Voter demain s'appelle vaincre la calamité. Ça s'appelle la liberté.

Le Président de la République, Marcelo Rebelo de Sousa, s’est exprimé ce samedi dans un bref message incitant au vote, le dernier qu’il fait en fonction. Évoquant la situation que le pays traverse et rappelant également les élections qui se sont tenues pendant la pandémie, Marcelo a souligné l’importance de se rendre aux urnes dimanche, acte qui décidera de son successeur.

 

« Aujourd’hui, comme toujours, je parle à vous tous. Mais je m’adresse spécialement à ceux qui ont perdu des proches. Ceux qui se sont retrouvés sans maison ou sans maison avec des conditions pour y vivre », a-t-il commencé à dire, depuis le Palais de Belém, à Lisbonne.

S’adressant aux centaines de milliers de personnes qui, « désespérées », se sont senties « isolées » ces derniers temps en raison du passage des tempêtes qui ont assailli le pays, causant déjà 14 morts et laissant encore de nombreuses personnes sans électricité et avec des biens matériels endommagés, il a poursuivi en s’adressant « à ces centaines de milliers – dans les villes, villages, hameaux, lieux, perdus dans les montagnes -, à vous tous et à tous ceux qui vous ont donné ce qu’ils pouvaient et ne pouvaient pas, je remercie la résistance, le courage et la détermination de ne pas céder, de ne pas abandonner, de ne pas lâcher un centimètre de ce qui est à vous. »
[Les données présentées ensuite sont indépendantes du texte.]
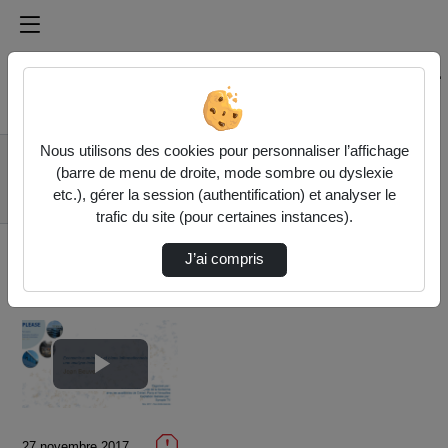
Médiathèque de l'université Paris
Rechercher un média sur Médiathèque de l'université Pa
Accueil
Vidéos
Nous utilisons des cookies pour personnaliser l’affichage
Economie
(barre de menu de droite, mode sombre ou dyslexie
numérique et biens
etc.), gérer la session (authentification) et analyser le
informationnels …
trafic du site (pour certaines instances).
J’ai compris
Lire
la
27 novembre 2017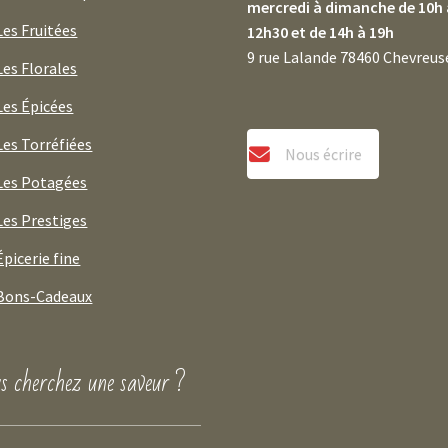
mercredi à dimanche de 10h 
Les Fruitées
12h30 et de 14h à 19h
9 rue Lalande 78460 Chevreus
Les Florales
Les Épicées
Les Torréfiées
Nous écrire
Les Potagées
Les Prestiges
Épicerie fine
Bons-Cadeaux
s cherchez une saveur ?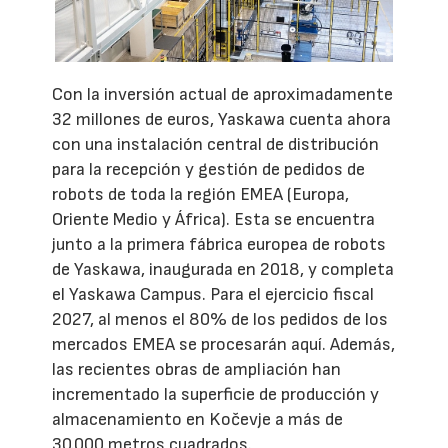
Con la inversión actual de aproximadamente
32 millones de euros, Yaskawa cuenta ahora
con una instalación central de distribución
para la recepción y gestión de pedidos de
robots de toda la región EMEA (Europa,
Oriente Medio y África). Esta se encuentra
junto a la primera fábrica europea de robots
de Yaskawa, inaugurada en 2018, y completa
el Yaskawa Campus. Para el ejercicio fiscal
2027, al menos el 80% de los pedidos de los
mercados EMEA se procesarán aquí. Además,
las recientes obras de ampliación han
incrementado la superficie de producción y
almacenamiento en Kočevje a más de
30.000 metros cuadrados.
« À vous tous, je remercie la réponse donnée le 1er, seulement quatre jours après le désastre du 28 janvier. Votre réponse a été de voter, de voter massivement, et aussi dans les zones dévastées, également par le vote anticipé. Tout comme il y a cinq ans, vous avez voté en pandémie », a-t-il souligné.
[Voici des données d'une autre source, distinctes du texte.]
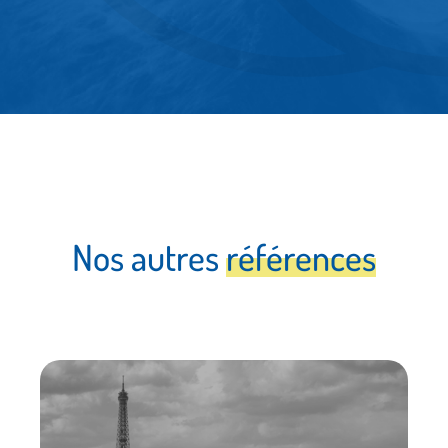
N
o
s
a
u
t
r
e
s
r
é
f
é
r
e
n
c
e
s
« Nous sommes nés pour résister et nous résistons jusqu’à vaincre. Nous sommes un pays de combattants. Voter demain, c’est comme voter pendant la pandémie en état d’urgence. Ou maintenant, quatre jours après la tragédie. Voter demain, c’est surmonter la calamité et refaire notre avenir. Voter demain, cela s’appelle liberté, cela s’appelle démocratie, cela s’appelle, par-dessus tout, le Portugal », a conclu.

Ceci fut le dernier message présidentiel de Marcelo à la veille des élections, ayant choisi de ne pas le faire lors du premier tour de ces élections présidentielles, il y a trois semaines.